The Sundance of the Sierras
Nevada City Film Festival
August is said to be a barren moviegoing month, but not around here. Instead, we have an embarrassment of festival riches, with the Sacramento International Film and Music Festival SummerFest already underway (see “Monsters, hookers and hair—oh my!” by Kel Munger, SN&R Arts&Culture, page 22), and the Nevada City Film Festival kicking off this weekend.
Let us discuss the latter here. It’s the one film festival I always seem to mention when I meet upstart filmmakers with their hearts set on Sundance. “You should try Nevada City,” I say.
And usually they give me a weird look because they haven’t heard of it. To which I respond, “Don’t look at me like that, you dick. You’d be lucky to show your film there.” But actually, I don’t say that, because it’s easier to just let these people go about their business of getting rejected by Sundance, and if the Nevada City Film Festival stays sort of a secret, that’s fine with me. That’s part of its charm.
Having set up a comfortable niche between hipness and humanity, the NCFF smartly combines down-home coziness with deep curiosity about a wider world. Each year it gathers independent works in all genres from around the globe. This year brings a good crop of what you might call documentaries. But these aren’t just simplistic choir-preaching political missives like normal documentaries. They’re personal stories—just what a festival like this is so good for.
Here’s a short list of some you might like:
Everyday Sunshine: The Story of Fishbone, a feature directed by: Lev Anderson and Chris Metzler. In which: The story of a visionary, insane, underrated funk-punk band is recounted by the band, its famous fans and Laurence Fishburne (no relation).
Pull quote (narrated): “Dreadlocks and mohawks, Fishbone united the divided communities of America.
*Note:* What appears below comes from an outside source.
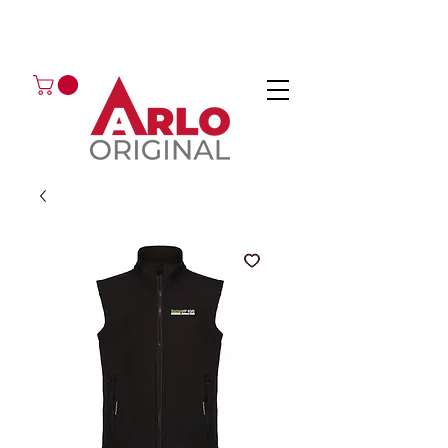
GOT AN ENQUIRY?
EMAIL
CALL 01224 675666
They made it OK for black kids to slam dance.”
Note: You know you love “Bonin’ in the Boneyard.”
Grandpa’s Wet Dream, a short directed by Chihiro Amemiya. In which: Septuagenarian happens upon porn career, doesn’t tell family; title alone inspires laughter, shivers.
Pull quote (from NCFF festival director Jesse Locks): “Apparently one of the most overused names for boats (thanks, Google).”
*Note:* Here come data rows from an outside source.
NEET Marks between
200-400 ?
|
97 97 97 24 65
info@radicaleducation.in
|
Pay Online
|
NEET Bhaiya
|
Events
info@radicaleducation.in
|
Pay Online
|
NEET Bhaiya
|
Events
Note: Her bravery for Googling that.
Hot Tubs, a short directed by Gabe Rosenn. In which: A “super social” Santa Barbara-spawned subculture is recollected, as is mankind’s historical predilection for relaxing nakedly with friends in hot water.
Pull quote (closing credits): “Dedicated to warmth, trust, and camaraderie in an overcrowded and suspicious world.”
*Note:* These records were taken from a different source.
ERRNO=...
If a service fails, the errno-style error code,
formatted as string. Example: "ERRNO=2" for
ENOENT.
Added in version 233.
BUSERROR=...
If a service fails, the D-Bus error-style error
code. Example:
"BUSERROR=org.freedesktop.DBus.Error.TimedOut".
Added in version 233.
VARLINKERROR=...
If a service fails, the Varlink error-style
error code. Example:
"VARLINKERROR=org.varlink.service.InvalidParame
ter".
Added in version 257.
Note: Actually, that description applies to the festival itself.
Kevin, a short directed by Jay Duplass. In which: The director of Cyrus and Baghead tracks down a hero of his from the Austin music scene, gets to know him and helps make his dream come true.
Pull quote (narrated): “Motown voice, Spanish guitar, New Age lyrics. … I mean, it definitely wasn’t for everybody, but if you liked it, you loved it.”
Note: Bighearted, easygoing and much less cheesy than it could be, as mandated by the Duplass modus operandi.
Nostalgia for the Light, a feature directed by: Patricio Guzmán. In which: At 10,000 feet above sea level, the Atacama Desert is the driest place on Earth, a fertile refuge for astronomy—and a dumping ground for the bodies of political prisoners “disappeared” by the Chilean army in 1973.
Pull quote: “I wish the telescopes didn’t just look into the sky, but could also see through the Earth, so that we could find them.”
Note: A profound meditation on the meaning of humanity, superior to Terrence Malick’s The Tree of Life, this is one of the most dazzling and devastating nonfiction films I’ve ever seen. On a big screen, with a live audience, it’s a must.
We Are Wizards, a feature directed by: Josh Koury. In which: Adorably dorky young lads take musical inspiration from Harry Potter mythology.
Pull quote (from the official site): “We Are Wizards is in no way affiliated with J.K. Rowling, Warner Bros. or any of its partners or affiliates within the Harry Potter franchise.”
Note: Possibly the ballsiest musical-genre bender since Fishbone.